WHAT IS NEEDED — Print the text lines from all of the entries below word for word, leaving the pictures out of your answer.

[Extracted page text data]

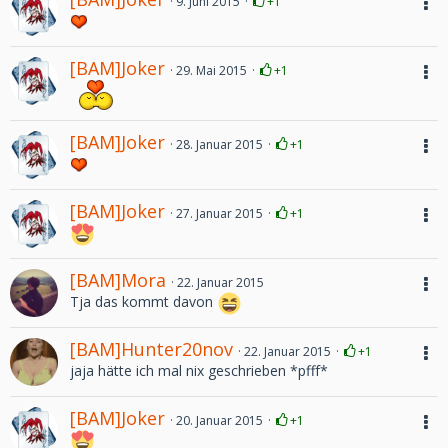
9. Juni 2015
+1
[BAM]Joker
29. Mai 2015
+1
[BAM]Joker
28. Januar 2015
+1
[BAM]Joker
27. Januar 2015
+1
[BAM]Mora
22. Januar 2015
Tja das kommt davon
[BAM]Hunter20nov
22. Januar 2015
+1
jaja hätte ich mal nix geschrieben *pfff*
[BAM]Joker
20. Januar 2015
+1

RESPONSE TO THIS TASK —
9. Juni 2015
+1
[BAM]Joker
29. Mai 2015
+1
[BAM]Joker
28. Januar 2015
+1
[BAM]Joker
27. Januar 2015
+1
[BAM]Mora
22. Januar 2015
Tja das kommt davon
[BAM]Hunter20nov
22. Januar 2015
+1
jaja hätte ich mal nix geschrieben *pfff*
[BAM]Joker
20. Januar 2015
+1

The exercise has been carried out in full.